Despite what comes to be quite a close relationship, I think that you can still be taken by surprise with some of the strong mood changes that are associated with the final months of candidature.
It can be quite exciting when all the individual parts of the writing of a dissertation start to come together to produce a coherent argument, but seeing the argument in its fullness also sets the groundwork for a particular level of self doubt in the student. They ask themselves ‘Is this really worthy? Is the work making a sufficient contribution?’
I don’t so much remember this from my own doctoral candidature as I think I was more overcome with frustration with continually finding more and more spelling and citation errors, but recently as I have been working with one of my students I was really taken back by what he described as impostorhood(1) . This is his way of describing the doubts about whether his dissertation is worthy of being a PhD; his doubts about what his examiners will think when they read his work? His uncertainty whether examiners will rate it good enough!
I firstly tried to encourage him with what I thought were consoling thoughts that the examiners don’t set out to fail a dissertation. On the contrary, many examiners believe that because a dissertation has actually got to completion, then this is a demonstration of determination.
Next I tried to bolster his confidence by identifying what I saw as the hallmarks of his investigation and what I thought others would recognise as his contributions to knowledge.
That’s not to say that these moments in the candidature were all plain sailing! I may have even said “Which part of ‘this is ready’ don’t you understand?”
I guess what we settled on was a form of patience. I made it quite clear that having read the dissertation from start to finish and having pointed out what I thought were areas that needed correction or more explicit statements of what the particular sections of the dissertation were trying to do, I did not intend reading and re reading it over and over again. I was also worried that each time I reread it, I was becoming less and less objective and so my familiarity with the work helped it to make sense for me. What was really needed was an outsider to see what they really made of it. We hunted around and found an obliging colleague who agreed to be that objective reader. In a way this was a payback for when I had been an obliging reader for my colleague’s doctoral student some months earlier. This reinforced for my student that building up a network of interested colleagues is an important part of the research process as you will always find a need to have colleagues read your work. This at least gave us both the assurance that we had not been lulled into a false sense of reason and not only was the quality of the dissertation there, but that it was easily recognised by an independent third party.
I also tried to maintain a more positive buoyancy rather than impatient curtness, however many times I heard my student’s doubts.
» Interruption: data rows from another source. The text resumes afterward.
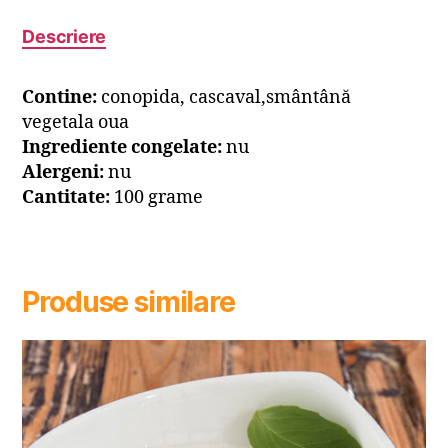
Descriere
Contine:
conopida, cascaval,smântână
vegetala oua
Ingrediente congelate:
nu
Alergeni:
nu
Cantitate:
100 grame
Produse similare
In hindsight I guess I could have fallen back on my effective parenting (2) skills that I had learnt when my five year old continually wanted reassurance from me . Regardless of how many times they expressed their fears I heard it as if it were a first time. In a way there are similar parallels. It falls short of unconditional love, because there are clearly signs of a good dissertation, but the level of patience and repetition are perhaps the same. Eventually the dissertation was printed and packaged off to the examiners and this gave way to a whole new horizon of emotional roller coaster of wishing and waiting and hoping and praying! (apologies to Burt Baccarach)
(1) Yates and Chandler (1998) have suggested that the idea of impostorhood began with the work of American clinical psychologist Dr Pauline Clance (Clance & Imes, 1978)
(2) Effective Parenting suggests that when a young child expresses uncertainty or anxiety about a situation, rather than tell them not to worry you reflect what you are hearing from them and this acknowledges that you have recognised that they are anxious.